TEKS YANG DITAMPILKAN »
++++++++

Oleh: Wisnu Prasetya Utomo
Peneliti media Remotivi
Bagaimana mengatasi berita-berita palsu (hoaks) yang semakin hari semakin membanjiri dan menembus ruang-ruang personal kita?
Bagi sebagian orang, jawaban atas pertanyaan tersebut adalah dengan melakukan periksa fakta (fact checking), fenomena yang berkembang di berbagai negara seiring dengan perkembangan hoaks itu sendiri. Asumsinya, dengan melakukan periksa fakta, informasi-informasi yang terbukti bohong bisa dipatahkan dengan sendirinya. Orang yang awalnya membaca informasi palsu kemudian akan disadarkan setelah membaca informasi yang sebenarnya.
Namun, kenyataannya memberantas informasi hoaks tidak semudah itu. Usaha untuk menampilkan fakta yang sebenarnya kerap kali berakhir dengan sia-sia. Ini terjadi karena pada dasarnya problem utama tidak terletak pada informasi palsu itu sendiri, melainkan pada apa yang diyakini oleh seseorang. Keyakinan dengan dasar apapun–seperti politik, agama, kultur– kerap membuat orang mengedepankan prasangka alih-alih fakta.

++++++++

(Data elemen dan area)

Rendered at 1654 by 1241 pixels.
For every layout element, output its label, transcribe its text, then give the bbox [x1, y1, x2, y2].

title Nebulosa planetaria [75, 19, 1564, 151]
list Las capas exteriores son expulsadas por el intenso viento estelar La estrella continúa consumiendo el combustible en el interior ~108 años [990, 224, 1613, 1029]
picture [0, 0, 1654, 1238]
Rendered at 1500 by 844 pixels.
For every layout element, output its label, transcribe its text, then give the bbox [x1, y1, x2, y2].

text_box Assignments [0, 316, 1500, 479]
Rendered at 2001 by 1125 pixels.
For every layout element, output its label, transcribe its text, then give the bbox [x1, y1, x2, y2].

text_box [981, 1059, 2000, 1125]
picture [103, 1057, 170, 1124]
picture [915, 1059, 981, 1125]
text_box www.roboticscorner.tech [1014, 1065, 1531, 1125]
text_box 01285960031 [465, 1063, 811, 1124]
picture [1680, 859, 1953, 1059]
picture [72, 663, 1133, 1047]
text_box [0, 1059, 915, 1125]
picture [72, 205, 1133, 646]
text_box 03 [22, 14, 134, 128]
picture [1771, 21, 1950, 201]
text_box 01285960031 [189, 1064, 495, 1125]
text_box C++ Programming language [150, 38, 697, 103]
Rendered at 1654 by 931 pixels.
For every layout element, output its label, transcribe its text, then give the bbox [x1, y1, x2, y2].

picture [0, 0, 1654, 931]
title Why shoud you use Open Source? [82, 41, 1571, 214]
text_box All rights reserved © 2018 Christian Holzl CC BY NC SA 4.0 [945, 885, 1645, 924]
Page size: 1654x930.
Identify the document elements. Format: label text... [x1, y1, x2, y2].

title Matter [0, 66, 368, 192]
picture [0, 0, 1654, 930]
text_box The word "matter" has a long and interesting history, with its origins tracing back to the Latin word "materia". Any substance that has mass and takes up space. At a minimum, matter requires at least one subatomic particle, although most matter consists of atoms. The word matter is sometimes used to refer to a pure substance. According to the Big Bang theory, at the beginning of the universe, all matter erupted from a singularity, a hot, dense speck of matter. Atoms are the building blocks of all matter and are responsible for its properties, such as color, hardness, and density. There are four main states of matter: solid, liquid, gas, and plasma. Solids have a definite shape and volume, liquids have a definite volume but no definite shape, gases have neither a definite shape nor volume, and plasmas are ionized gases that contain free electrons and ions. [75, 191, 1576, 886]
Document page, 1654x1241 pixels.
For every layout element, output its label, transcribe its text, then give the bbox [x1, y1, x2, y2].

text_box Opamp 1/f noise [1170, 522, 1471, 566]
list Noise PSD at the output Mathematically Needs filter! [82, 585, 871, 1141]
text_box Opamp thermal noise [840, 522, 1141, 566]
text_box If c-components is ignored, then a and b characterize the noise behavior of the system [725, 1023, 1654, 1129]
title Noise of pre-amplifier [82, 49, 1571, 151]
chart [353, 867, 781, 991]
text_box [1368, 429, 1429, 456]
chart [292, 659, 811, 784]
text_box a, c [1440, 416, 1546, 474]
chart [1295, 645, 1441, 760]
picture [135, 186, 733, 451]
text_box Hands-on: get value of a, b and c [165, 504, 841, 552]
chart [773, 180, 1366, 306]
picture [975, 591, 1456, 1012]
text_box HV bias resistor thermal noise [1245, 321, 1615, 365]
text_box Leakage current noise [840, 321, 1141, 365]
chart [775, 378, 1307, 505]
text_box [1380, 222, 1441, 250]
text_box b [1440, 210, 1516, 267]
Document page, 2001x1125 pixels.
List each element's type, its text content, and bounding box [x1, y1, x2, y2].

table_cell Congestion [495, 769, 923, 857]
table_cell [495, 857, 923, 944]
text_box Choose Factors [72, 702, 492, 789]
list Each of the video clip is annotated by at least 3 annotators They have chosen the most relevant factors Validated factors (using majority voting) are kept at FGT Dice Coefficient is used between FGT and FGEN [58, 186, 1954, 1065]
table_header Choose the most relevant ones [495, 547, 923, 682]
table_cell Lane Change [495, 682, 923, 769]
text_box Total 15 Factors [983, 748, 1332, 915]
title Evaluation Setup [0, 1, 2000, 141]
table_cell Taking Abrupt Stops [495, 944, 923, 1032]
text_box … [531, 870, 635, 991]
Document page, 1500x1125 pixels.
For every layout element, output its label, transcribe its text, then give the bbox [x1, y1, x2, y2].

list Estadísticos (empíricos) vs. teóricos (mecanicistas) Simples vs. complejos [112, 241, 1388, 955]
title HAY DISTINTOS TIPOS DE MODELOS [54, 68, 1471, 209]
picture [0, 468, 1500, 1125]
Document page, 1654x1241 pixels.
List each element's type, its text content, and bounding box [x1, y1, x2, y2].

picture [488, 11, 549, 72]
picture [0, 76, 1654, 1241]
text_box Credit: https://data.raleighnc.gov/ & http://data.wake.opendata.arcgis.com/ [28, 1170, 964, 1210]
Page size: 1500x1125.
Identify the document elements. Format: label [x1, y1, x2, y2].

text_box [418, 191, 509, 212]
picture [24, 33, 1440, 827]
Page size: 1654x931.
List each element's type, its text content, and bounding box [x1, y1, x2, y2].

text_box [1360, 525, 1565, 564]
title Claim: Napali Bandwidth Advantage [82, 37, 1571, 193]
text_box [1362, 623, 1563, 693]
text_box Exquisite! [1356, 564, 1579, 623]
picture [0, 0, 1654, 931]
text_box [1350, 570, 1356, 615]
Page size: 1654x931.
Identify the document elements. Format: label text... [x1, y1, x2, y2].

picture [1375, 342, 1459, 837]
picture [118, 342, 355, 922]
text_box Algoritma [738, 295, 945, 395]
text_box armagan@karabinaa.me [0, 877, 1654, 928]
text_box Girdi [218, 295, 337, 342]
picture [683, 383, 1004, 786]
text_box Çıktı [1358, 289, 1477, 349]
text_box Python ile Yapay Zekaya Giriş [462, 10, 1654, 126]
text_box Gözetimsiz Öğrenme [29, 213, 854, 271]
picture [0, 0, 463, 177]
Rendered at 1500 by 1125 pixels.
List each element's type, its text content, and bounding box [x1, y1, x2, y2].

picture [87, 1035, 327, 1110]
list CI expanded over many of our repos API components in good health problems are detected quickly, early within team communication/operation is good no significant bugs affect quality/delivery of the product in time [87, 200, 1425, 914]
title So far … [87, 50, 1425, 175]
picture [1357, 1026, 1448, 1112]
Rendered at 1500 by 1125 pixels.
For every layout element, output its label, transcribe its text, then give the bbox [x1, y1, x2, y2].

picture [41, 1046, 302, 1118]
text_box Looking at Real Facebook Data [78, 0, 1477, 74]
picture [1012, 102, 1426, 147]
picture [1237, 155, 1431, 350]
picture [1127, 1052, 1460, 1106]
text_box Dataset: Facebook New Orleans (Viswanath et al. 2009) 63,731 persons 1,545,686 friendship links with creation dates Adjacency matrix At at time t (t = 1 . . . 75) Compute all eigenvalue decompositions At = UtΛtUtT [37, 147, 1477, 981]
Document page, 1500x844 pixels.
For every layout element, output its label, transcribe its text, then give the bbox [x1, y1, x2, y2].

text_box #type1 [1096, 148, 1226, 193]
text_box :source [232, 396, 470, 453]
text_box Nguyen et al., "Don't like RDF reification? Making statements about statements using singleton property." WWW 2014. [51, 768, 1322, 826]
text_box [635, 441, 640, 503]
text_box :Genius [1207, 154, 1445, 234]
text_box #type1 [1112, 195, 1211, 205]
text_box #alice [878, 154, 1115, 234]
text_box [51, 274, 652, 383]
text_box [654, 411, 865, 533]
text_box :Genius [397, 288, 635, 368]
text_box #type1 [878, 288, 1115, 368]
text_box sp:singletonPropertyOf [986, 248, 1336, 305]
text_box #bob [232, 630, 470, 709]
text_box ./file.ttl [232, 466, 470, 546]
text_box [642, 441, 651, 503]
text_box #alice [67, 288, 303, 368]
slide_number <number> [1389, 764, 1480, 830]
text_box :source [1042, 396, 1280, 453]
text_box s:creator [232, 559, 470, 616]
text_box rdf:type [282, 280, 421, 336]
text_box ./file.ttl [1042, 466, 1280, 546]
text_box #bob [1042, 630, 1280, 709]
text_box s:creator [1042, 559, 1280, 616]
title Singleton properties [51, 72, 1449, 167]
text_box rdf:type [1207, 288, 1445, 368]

++++++++

INSTRUKSI » Lanjutkan teks tentang hoaks dan periksa fakta, mulai setelah kalimat terakhirnya.

HASIL TUGAS »
Prasangka tersebut yang kerap kali dibawa ketika berpendapat di ruang publik seperti di media sosial. Tak terkecuali ketika membaca dan membagi informasi. Dalam kondisi demikian, kebenaran informasi—apakah ia berbasis pada fakta atau kebohongan–menjadi tidak penting lagi. Hal yang dianggap lebih penting adalah, apakah informasi tersebut mengafirmasi keyakinan yang dimiliki atau tidak.
Informasi yang faktual dengan data-data yang bisa dipertanggungjawabkan cenderung akan diabaikan kalau tidak sesuai dengan keyakinan. Sebaliknya, setidak masuk akal apapun sebuah informasi palsu, ia akan dipercaya sebagai sebuah kebenaran jika berada garis keyakinan yang sama dengan pengakses informasi. Fenomena Ini menjelaskan mengapa bahkan orang yang intelek sekalipun bisa dengan mudah percaya informasi palsu. Dengan kata lain, informasi-informasi palsu ibarat bensin yang disiramkan ke api.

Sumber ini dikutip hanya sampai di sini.